Tak Tran 2026-01-16 20:09:43

📝 LEGO SMART Play Announcement - CES - About Us - LEGO.com

The LEGO Group introduces LEGO® SMART Play™, a new play innovation that brings LEGO creations to life like never before LEGO Star Wars SMART Brick

Ivan Reese 2026-01-16 20:20:20

Yeah — that Lego thing seems really interesting. (Shout out to Scott Anderson for posting a bunch of interesting links about it on Bluesky)

Scott Anderson 2026-01-16 20:28:22

Yes, looking at the sets they released they're underwhelming compared to what some of the demos showed

Scott Anderson 2026-01-16 20:31:34

I think that was the complaint about the initial release. In the demos they showed what looked like composable tags, but the star wars sets come with limited tags in terms of number of tags (I think the x-wing has one) and functionality, hardcoded to "act like an xwing" or "act like a tie fighter", which adds a lot of baked in assumptions and limits creativity

Marek Rogalski 2026-01-16 21:03:58

When the original Microsoft Surface (the table - not the tablet) came out it cost $10k. Now you can have one for $500. Pretty incredible.

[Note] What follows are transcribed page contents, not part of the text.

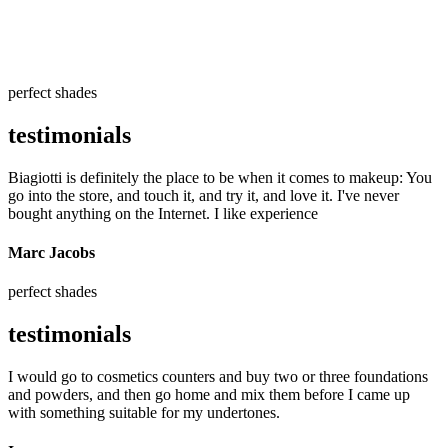
perfect shades
testimonials
Biagiotti is definitely the place to be when it comes to makeup: You
go into the store, and touch it, and try it, and love it. I've never
bought anything on the Internet. I like experience
Marc Jacobs
perfect shades
testimonials
I would go to cosmetics counters and buy two or three foundations
and powders, and then go home and mix them before I came up
with something suitable for my undertones.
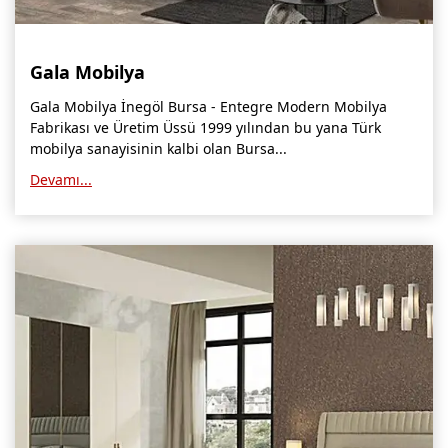
Gala Mobilya
Gala Mobilya İnegöl Bursa - Entegre Modern Mobilya
Fabrikası ve Üretim Üssü 1999 yılından bu yana Türk
mobilya sanayisinin kalbi olan Bursa...
Devamı...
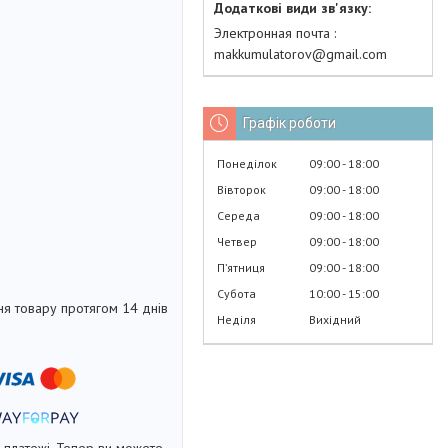
Электронная почта
makkumulatorov@gmail.com
Графік роботи
Понеділок
09:00
18:00
Вівторок
09:00
18:00
Середа
09:00
18:00
Четвер
09:00
18:00
Пʼятниця
09:00
18:00
Субота
10:00
15:00
я товару протягом 14 днів
Неділя
Вихідний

Marek Rogalski 2026-01-16 21:05:17

(I mean that the Board is like the old Microsoft Surface - the original units are probably still quite expensive 😛)

Ivan Reese 2026-01-16 21:38:40

Yeah… 1024 × 768 — I remember that detail more than anything else. I had an original iPad, which was also 1024 × 768, when I first got to use one of these things, and it was striking to compare them. "This thing is the size of a table, and the pixels are the size of gravel. That thing is the size of a book, but I can also lay it flat on a table and have many of the same experiences."

Kartik Agaram 2026-01-18 18:50:37

A deep dive into ASCII rendering

Ivan Reese there's a plot twist you'll appreciate by the end, I think.

Ivan Reese 2026-01-18 18:56:33

Ooooh! I read / skimmed the first half and then went "cool, i'm good" but this is the kick I need to go back and get through it all!